ASSIGNMENT:
Without including any pictures, give back all of the data exactly.

[DATA EXTRACT]

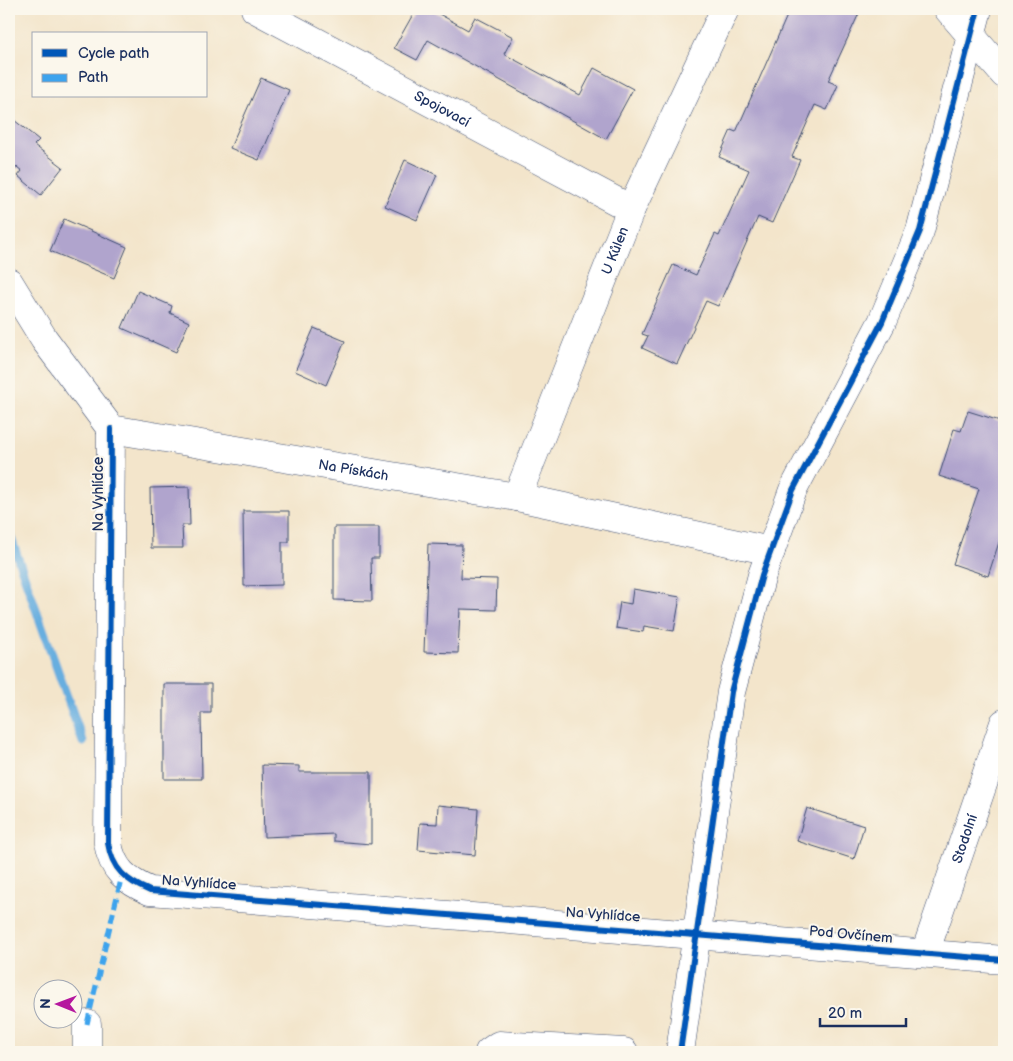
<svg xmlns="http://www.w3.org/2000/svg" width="1013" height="1061" viewBox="0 0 1013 1061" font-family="'Balsamiq Sans',sans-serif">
	<rect width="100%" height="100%" fill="#fbf7ec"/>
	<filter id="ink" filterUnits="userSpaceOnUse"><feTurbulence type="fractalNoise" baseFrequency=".02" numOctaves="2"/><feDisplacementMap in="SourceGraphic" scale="10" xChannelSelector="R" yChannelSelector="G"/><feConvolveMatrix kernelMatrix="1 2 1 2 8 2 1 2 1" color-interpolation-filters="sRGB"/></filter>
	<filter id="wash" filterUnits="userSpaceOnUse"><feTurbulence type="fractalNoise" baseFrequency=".0096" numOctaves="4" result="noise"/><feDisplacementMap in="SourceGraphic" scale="20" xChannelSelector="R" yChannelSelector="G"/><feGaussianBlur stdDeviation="1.12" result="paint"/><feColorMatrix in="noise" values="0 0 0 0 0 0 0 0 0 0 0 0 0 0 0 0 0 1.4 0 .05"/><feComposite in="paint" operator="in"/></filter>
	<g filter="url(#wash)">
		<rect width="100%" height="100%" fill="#f3e5cb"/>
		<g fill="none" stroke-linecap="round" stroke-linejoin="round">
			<path stroke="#68aedf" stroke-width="9" d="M9,533L83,742"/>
		</g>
		<g id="blocks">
			<path fill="#b0a4cd" d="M416,9H430L468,30L475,17L513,37L504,54L580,95L594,68L633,89L606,139L428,40L417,60L394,48Z
				M790,9H861L828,81L838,85L827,110L815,105L792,157L800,160L772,223L758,217L718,306L706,301L677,364L642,348L648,336L642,334L673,265L696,275L715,234L719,236L749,170L719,157L731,130L736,132Z
				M261,78L289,90L259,160L230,148Z
				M9,116L39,140L34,145L63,167L41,195L18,176L22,171L17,167L9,177Z
				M405,160L437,175L417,220L385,206Z
				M64,219L127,247L114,278L50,251Z
				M138,291L172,306L170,313L189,322L176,352L122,328Z
				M314,328L345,341L326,385L295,371Z
				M968,411L1000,421L999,425L1004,427V527L988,576L953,564L979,489L939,476L954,429L961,431Z
				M189,487L190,525H182L183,548H151L150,488Z
				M243,511H289V542H282V585L244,586Z
				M334,527H379V558H371L372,601L334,600Z
				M428,544L462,545L461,578L497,579L496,610L460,609L458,653L424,652Z
				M633,589L680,597L674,631L644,626L643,632L616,628L620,602L631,604Z
				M164,684H211V713H201L202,779H164Z
				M262,765L299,766V772H371V844L334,841V834L264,837Z
				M438,805L478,809L475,855L418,850L420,823L437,824Z
				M807,808L864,826L854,859L797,841Z"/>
		</g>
	</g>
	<g filter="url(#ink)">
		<use href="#blocks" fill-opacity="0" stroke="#3b4a6e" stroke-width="1"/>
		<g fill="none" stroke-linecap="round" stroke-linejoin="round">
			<defs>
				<g id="minor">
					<path id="s1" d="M255,9L631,209"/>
					<path d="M948,9L1004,74"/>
					<path id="s2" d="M9,282L44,339L111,429L517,497L771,551"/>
					<path d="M111,429L108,843C112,869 126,881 150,891L1004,960"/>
					<path id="s3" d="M517,497L631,209L725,9"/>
					<path id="s4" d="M925,953L1004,723"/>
					<path d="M87,1052V1024"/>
					<path d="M489,1052L499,1045L624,1052"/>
					<path d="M680,1052L731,692L762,575L793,490L882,322L920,231L978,9"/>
				</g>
			</defs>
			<use href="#minor" stroke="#3b4a6e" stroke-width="29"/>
			<use href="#minor" stroke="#fff" stroke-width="28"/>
			<path stroke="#3da3ed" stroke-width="5" stroke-dasharray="10 5" stroke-linecap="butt" d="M87,1024L122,875"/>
			<defs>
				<path id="cycleway" d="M111,429L108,843C112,869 126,881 150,891L1004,960
					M680,1052L731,692L762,575L793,490L882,322L920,231L978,9"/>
			</defs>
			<use href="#cycleway" stroke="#fbf7ec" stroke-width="9"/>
			<use href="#cycleway" stroke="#0057b8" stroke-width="6"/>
		</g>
	</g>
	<g text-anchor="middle" stroke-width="4" stroke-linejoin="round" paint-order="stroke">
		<g font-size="14" fill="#1b2f5e" stroke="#fbf7ec">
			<text dy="5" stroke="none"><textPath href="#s1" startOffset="212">Spojovací</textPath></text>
			<text dy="5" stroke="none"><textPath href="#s3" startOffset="265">U Kůlen</textPath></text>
			<text dy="5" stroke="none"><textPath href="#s2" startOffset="425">Na Pískách</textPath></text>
			<text transform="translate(98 494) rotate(-90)" y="5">Na Vyhlídce</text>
			<text dy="5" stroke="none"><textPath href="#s4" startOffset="121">Stodolní</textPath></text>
			<text transform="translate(199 882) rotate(4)" y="5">Na Vyhlídce</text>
			<text transform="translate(603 914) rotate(4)" y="5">Na Vyhlídce</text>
			<text transform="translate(851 934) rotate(5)" y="5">Pod Ovčínem</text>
		</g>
	</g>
	<rect width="1013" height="1061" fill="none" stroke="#fbf7ec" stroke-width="30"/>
	<rect x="32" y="32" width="175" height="65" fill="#fbf7ec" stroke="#a1a7b3"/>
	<rect x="42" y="49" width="25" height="8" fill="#0057b8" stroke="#a1a7b3"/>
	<text x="78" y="58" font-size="15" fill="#1b2f5e">Cycle path</text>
	<rect x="42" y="74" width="25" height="8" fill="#3da3ed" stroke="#a1a7b3"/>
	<text x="78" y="82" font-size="15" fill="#1b2f5e">Path</text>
	<g transform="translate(58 1004) rotate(271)"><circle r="24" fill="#fbf7ec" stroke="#a1a7b3"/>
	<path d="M0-4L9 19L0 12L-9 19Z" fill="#b5179e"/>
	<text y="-8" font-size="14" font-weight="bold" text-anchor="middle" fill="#1b2f5e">N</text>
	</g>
	<path d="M820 1018v8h86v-8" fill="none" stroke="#1b2f5e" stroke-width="2.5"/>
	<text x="828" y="1018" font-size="15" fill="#1b2f5e" stroke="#fbf7ec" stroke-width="4" paint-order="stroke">20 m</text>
</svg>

[/DATA EXTRACT]

ANSWER BOX:
<svg xmlns="http://www.w3.org/2000/svg" width="1013" height="1061" viewBox="0 0 1013 1061" font-family="'Balsamiq Sans',sans-serif">
	<rect width="100%" height="100%" fill="#fbf7ec"/>
	<filter id="ink" filterUnits="userSpaceOnUse"><feTurbulence type="fractalNoise" baseFrequency=".02" numOctaves="2"/><feDisplacementMap in="SourceGraphic" scale="10" xChannelSelector="R" yChannelSelector="G"/><feConvolveMatrix kernelMatrix="1 2 1 2 8 2 1 2 1" color-interpolation-filters="sRGB"/></filter>
	<filter id="wash" filterUnits="userSpaceOnUse"><feTurbulence type="fractalNoise" baseFrequency=".0096" numOctaves="4" result="noise"/><feDisplacementMap in="SourceGraphic" scale="20" xChannelSelector="R" yChannelSelector="G"/><feGaussianBlur stdDeviation="1.12" result="paint"/><feColorMatrix in="noise" values="0 0 0 0 0 0 0 0 0 0 0 0 0 0 0 0 0 1.4 0 .05"/><feComposite in="paint" operator="in"/></filter>
	<g filter="url(#wash)">
		<rect width="100%" height="100%" fill="#f3e5cb"/>
		<g fill="none" stroke-linecap="round" stroke-linejoin="round">
			<path stroke="#68aedf" stroke-width="9" d="M9,533L83,742"/>
		</g>
		<g id="blocks">
			<path fill="#b0a4cd" d="M416,9H430L468,30L475,17L513,37L504,54L580,95L594,68L633,89L606,139L428,40L417,60L394,48Z
				M790,9H861L828,81L838,85L827,110L815,105L792,157L800,160L772,223L758,217L718,306L706,301L677,364L642,348L648,336L642,334L673,265L696,275L715,234L719,236L749,170L719,157L731,130L736,132Z
				M261,78L289,90L259,160L230,148Z
				M9,116L39,140L34,145L63,167L41,195L18,176L22,171L17,167L9,177Z
				M405,160L437,175L417,220L385,206Z
				M64,219L127,247L114,278L50,251Z
				M138,291L172,306L170,313L189,322L176,352L122,328Z
				M314,328L345,341L326,385L295,371Z
				M968,411L1000,421L999,425L1004,427V527L988,576L953,564L979,489L939,476L954,429L961,431Z
				M189,487L190,525H182L183,548H151L150,488Z
				M243,511H289V542H282V585L244,586Z
				M334,527H379V558H371L372,601L334,600Z
				M428,544L462,545L461,578L497,579L496,610L460,609L458,653L424,652Z
				M633,589L680,597L674,631L644,626L643,632L616,628L620,602L631,604Z
				M164,684H211V713H201L202,779H164Z
				M262,765L299,766V772H371V844L334,841V834L264,837Z
				M438,805L478,809L475,855L418,850L420,823L437,824Z
				M807,808L864,826L854,859L797,841Z"/>
		</g>
	</g>
	<g filter="url(#ink)">
		<use href="#blocks" fill-opacity="0" stroke="#3b4a6e" stroke-width="1"/>
		<g fill="none" stroke-linecap="round" stroke-linejoin="round">
			<defs>
				<g id="minor">
					<path id="s1" d="M255,9L631,209"/>
					<path d="M948,9L1004,74"/>
					<path id="s2" d="M9,282L44,339L111,429L517,497L771,551"/>
					<path d="M111,429L108,843C112,869 126,881 150,891L1004,960"/>
					<path id="s3" d="M517,497L631,209L725,9"/>
					<path id="s4" d="M925,953L1004,723"/>
					<path d="M87,1052V1024"/>
					<path d="M489,1052L499,1045L624,1052"/>
					<path d="M680,1052L731,692L762,575L793,490L882,322L920,231L978,9"/>
				</g>
			</defs>
			<use href="#minor" stroke="#3b4a6e" stroke-width="29"/>
			<use href="#minor" stroke="#fff" stroke-width="28"/>
			<path stroke="#3da3ed" stroke-width="5" stroke-dasharray="10 5" stroke-linecap="butt" d="M87,1024L122,875"/>
			<defs>
				<path id="cycleway" d="M111,429L108,843C112,869 126,881 150,891L1004,960
					M680,1052L731,692L762,575L793,490L882,322L920,231L978,9"/>
			</defs>
			<use href="#cycleway" stroke="#fbf7ec" stroke-width="9"/>
			<use href="#cycleway" stroke="#0057b8" stroke-width="6"/>
		</g>
	</g>
	<g text-anchor="middle" stroke-width="4" stroke-linejoin="round" paint-order="stroke">
		<g font-size="14" fill="#1b2f5e" stroke="#fbf7ec">
			<text dy="5" stroke="none"><textPath href="#s1" startOffset="212">Spojovací</textPath></text>
			<text dy="5" stroke="none"><textPath href="#s3" startOffset="265">U Kůlen</textPath></text>
			<text dy="5" stroke="none"><textPath href="#s2" startOffset="425">Na Pískách</textPath></text>
			<text transform="translate(98 494) rotate(-90)" y="5">Na Vyhlídce</text>
			<text dy="5" stroke="none"><textPath href="#s4" startOffset="121">Stodolní</textPath></text>
			<text transform="translate(199 882) rotate(4)" y="5">Na Vyhlídce</text>
			<text transform="translate(603 914) rotate(4)" y="5">Na Vyhlídce</text>
			<text transform="translate(851 934) rotate(5)" y="5">Pod Ovčínem</text>
		</g>
	</g>
	<rect width="1013" height="1061" fill="none" stroke="#fbf7ec" stroke-width="30"/>
	<rect x="32" y="32" width="175" height="65" fill="#fbf7ec" stroke="#a1a7b3"/>
	<rect x="42" y="49" width="25" height="8" fill="#0057b8" stroke="#a1a7b3"/>
	<text x="78" y="58" font-size="15" fill="#1b2f5e">Cycle path</text>
	<rect x="42" y="74" width="25" height="8" fill="#3da3ed" stroke="#a1a7b3"/>
	<text x="78" y="82" font-size="15" fill="#1b2f5e">Path</text>
	<g transform="translate(58 1004) rotate(271)"><circle r="24" fill="#fbf7ec" stroke="#a1a7b3"/>
	<path d="M0-4L9 19L0 12L-9 19Z" fill="#b5179e"/>
	<text y="-8" font-size="14" font-weight="bold" text-anchor="middle" fill="#1b2f5e">N</text>
	</g>
	<path d="M820 1018v8h86v-8" fill="none" stroke="#1b2f5e" stroke-width="2.5"/>
	<text x="828" y="1018" font-size="15" fill="#1b2f5e" stroke="#fbf7ec" stroke-width="4" paint-order="stroke">20 m</text>
</svg>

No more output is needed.